We have a “Traditions” feature, where we cover a different Pagan or Wiccan tradition in each different issue, because there are so many different ones out there. Some of them are hereditary, and some of them are just made up by the High Priest or the High Priestess who founded it. Those things are interesting to us, because not everybody practices religion the same way, not even in Wicca.

Zenger’s: I would say probably especially not in Wicca, since you don’t have a central authority telling you all, “This is the way you do it.”

Lareau: Right, “This is the way to go.” There are probably as many traditions of Wicca as there are Wiccans, to a point. I did study with a couple of established covens for a while, where everybody goes along in the same direction. But if it works for you, it’s great. If it doesn’t, it’s nice to know what else is out there.

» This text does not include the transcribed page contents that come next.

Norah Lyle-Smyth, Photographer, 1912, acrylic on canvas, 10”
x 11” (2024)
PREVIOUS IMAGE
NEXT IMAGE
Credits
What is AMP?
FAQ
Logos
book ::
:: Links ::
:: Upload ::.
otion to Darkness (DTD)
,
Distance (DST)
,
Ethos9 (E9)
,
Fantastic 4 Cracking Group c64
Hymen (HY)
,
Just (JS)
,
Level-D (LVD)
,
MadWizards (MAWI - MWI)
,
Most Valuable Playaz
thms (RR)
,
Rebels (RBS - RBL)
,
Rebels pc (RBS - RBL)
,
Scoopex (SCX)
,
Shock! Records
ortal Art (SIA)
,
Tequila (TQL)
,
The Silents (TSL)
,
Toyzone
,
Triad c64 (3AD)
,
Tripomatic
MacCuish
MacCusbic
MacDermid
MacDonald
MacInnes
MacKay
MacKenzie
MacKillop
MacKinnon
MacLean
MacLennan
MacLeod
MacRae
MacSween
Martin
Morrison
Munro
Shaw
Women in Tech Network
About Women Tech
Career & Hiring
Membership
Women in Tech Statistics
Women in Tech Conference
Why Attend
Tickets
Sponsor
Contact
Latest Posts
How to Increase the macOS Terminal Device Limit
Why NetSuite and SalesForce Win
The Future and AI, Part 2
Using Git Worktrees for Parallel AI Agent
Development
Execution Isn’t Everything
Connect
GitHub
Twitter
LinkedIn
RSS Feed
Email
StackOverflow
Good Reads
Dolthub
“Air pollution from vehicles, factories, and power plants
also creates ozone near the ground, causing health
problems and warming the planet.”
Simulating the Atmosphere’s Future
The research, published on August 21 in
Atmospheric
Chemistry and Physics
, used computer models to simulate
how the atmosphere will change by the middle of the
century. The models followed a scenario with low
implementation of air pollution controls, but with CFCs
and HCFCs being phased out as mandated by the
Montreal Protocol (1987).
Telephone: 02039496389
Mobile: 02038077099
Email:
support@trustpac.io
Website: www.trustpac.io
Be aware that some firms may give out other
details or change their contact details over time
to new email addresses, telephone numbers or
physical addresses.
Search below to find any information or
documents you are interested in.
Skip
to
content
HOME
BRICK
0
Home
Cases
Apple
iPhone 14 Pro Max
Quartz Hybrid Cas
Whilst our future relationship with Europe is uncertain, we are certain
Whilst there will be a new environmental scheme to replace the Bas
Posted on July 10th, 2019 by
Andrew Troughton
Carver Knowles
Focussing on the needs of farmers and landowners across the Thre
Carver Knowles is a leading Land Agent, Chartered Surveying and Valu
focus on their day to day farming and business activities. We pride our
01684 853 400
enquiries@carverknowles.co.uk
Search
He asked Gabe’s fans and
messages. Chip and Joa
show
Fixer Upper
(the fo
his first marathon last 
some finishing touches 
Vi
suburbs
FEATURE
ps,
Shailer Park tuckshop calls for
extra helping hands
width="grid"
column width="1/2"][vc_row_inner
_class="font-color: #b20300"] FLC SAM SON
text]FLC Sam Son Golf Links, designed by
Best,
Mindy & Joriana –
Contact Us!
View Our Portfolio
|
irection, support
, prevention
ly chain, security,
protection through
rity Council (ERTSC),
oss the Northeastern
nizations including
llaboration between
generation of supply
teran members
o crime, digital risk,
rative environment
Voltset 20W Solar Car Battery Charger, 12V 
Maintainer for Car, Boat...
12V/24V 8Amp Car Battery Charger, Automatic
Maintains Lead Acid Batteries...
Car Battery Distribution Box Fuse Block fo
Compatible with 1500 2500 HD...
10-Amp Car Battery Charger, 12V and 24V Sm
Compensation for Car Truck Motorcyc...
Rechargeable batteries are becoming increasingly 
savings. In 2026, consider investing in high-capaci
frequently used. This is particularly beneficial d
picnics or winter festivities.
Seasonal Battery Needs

Zenger’s: How are you funding it, and who, if anybody, have you got to advertise?

Lareau: I’m funding it out of my 401(K). It’s not doing anything right now anyway, so I thougfht I’d put some of it to good use. What the heck. I have a couple of advertisers. Willow Tree Press is fantastic. They have several ads in the first issue. I have this store out of New Yor, the Awareness Shop, that’s bought the next four back pages. I’m working out a deal right now with the Pagan Radio Network. I think we’re going to do an exchange there. That way I get my name out there on the Pagan Radio Network [an Internet-based radio service at www.paganradio.net], and he gets his ad in Modern Witch magazine.

Zenger’s: How many copies are you printing of the first issue?

Lareau: 2,500. I wish I had them all sold, but I don’t. I have a lot more marketing to do. I’ve been using my lunch hour to sit in my car with my cell phone and make sales calls to stores across the nation, to see if they’ll carry the magazine.

But folks are putting their money where their mouth is. I really wasn’t expecting the overwhelming support and response from people I haven’t met, especially from the local Pagan groups. The Pagan Pride coordinators and the Village Witch have both been so loving and supportive of this project. I just can’t thank them enough.